Fotos y textos: © Roberto Giner
Las viejas puertas de los pueblos son más que simples entradas; son testigos silenciosos de vidas que transitan entre el adiós y el regreso, el pasado y el presente. A menudo desgastadas por el paso del tiempo, estas puertas han visto generaciones de familias irse en busca de un futuro mejor, y han recibido con su característico chirrido a aquellos que, después de años, han decidido volver.

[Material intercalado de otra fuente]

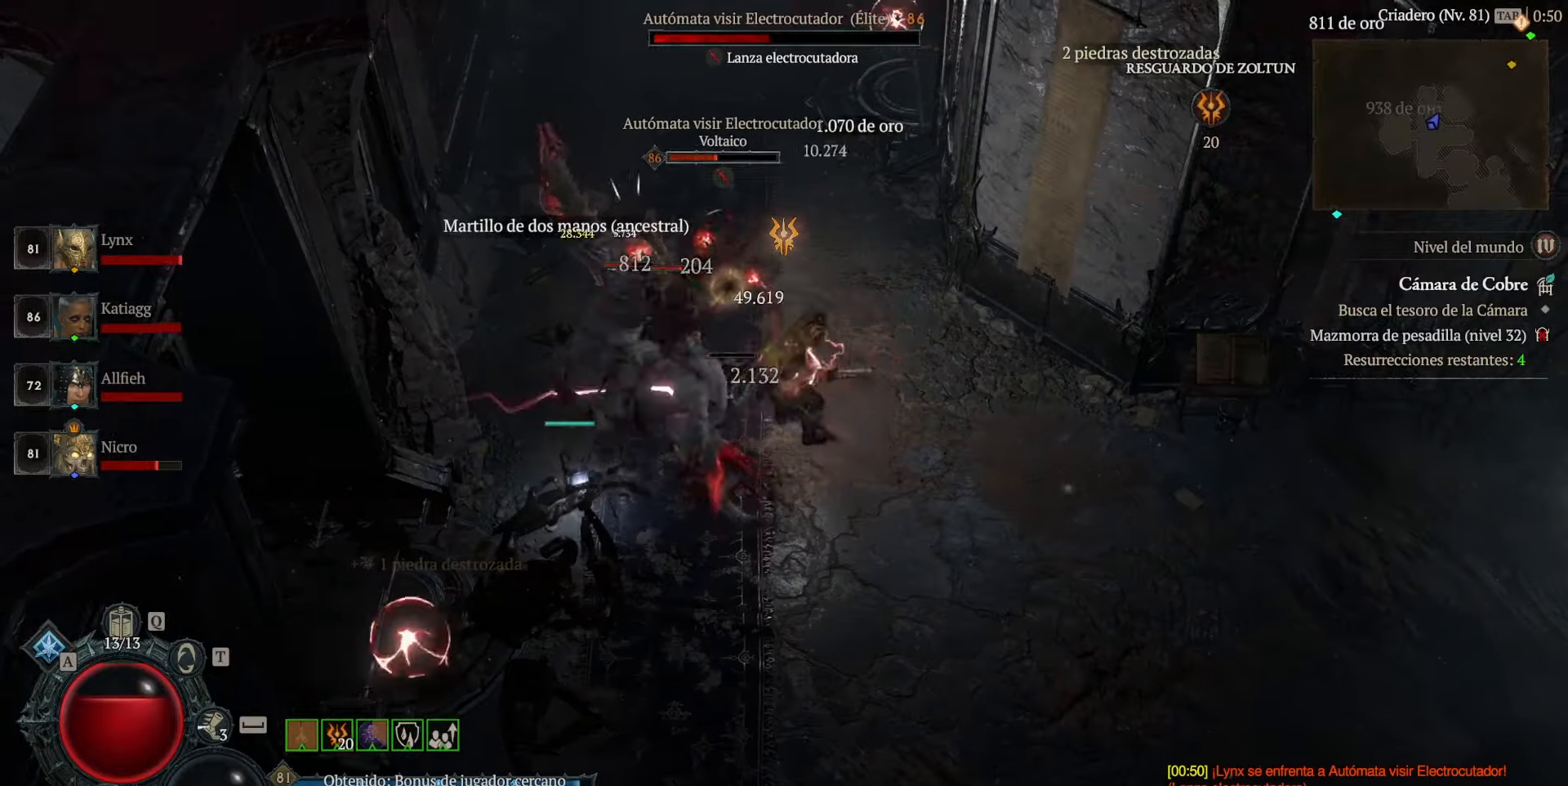
{"keys": [], "mouse": [], "events": [[320, "mouse_left", "up"], [360, "mouse_left", "down"], [480, "mouse_left", "up"]]}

Para quienes se marcharon, las puertas fueron la última barrera antes de adentrarse en lo desconocido. Quizás al cerrarse, contuvieron lágrimas de despedida, o tal vez un último vistazo cargado de promesas de volver. Representaban el umbral entre la seguridad del hogar y los desafíos de un mundo nuevo. Cada vez que se abrían para dejar pasar a alguien, esas puertas sabían que su madera conservaría, como un eco mudo, el dolor y la esperanza de quienes dejaban atrás lo que eran, por lo que podrían llegar a ser.
Para quienes regresaron, esas mismas puertas fueron el testimonio de un círculo completo. Al empujar con manos temblorosas la puerta que no cruzaban en años, los viajeros sentían el peso del tiempo pasado, pero también la calidez de la bienvenida implícita en ese movimiento. Si pudieran hablar, las puertas les susurrarían historias de su infancia, les recordarían los rostros y voces que alguna vez llenaron la casa, y les hablarían de las transformaciones que la ausencia ha generado. Con cada vuelta de llave, la puerta les devolvería un pedazo de la historia que dejaron atrás, devolviéndoles, aunque solo por un instante, la esencia del hogar perdido. Estas puertas son guardianas de recuerdos, de emociones entrelazadas en sus bisagras y astillas. Si pudieran hablar, narrarían las historias de valentía y nostalgia, de la tristeza de la partida y la dulce alegría del regreso. Nos recordarían que, aunque los caminos se bifurcan, siempre existe un lugar al que podemos llamar hogar, y que, al final del viaje, siempre habrá una puerta esperando para ser cruzada de nuevo.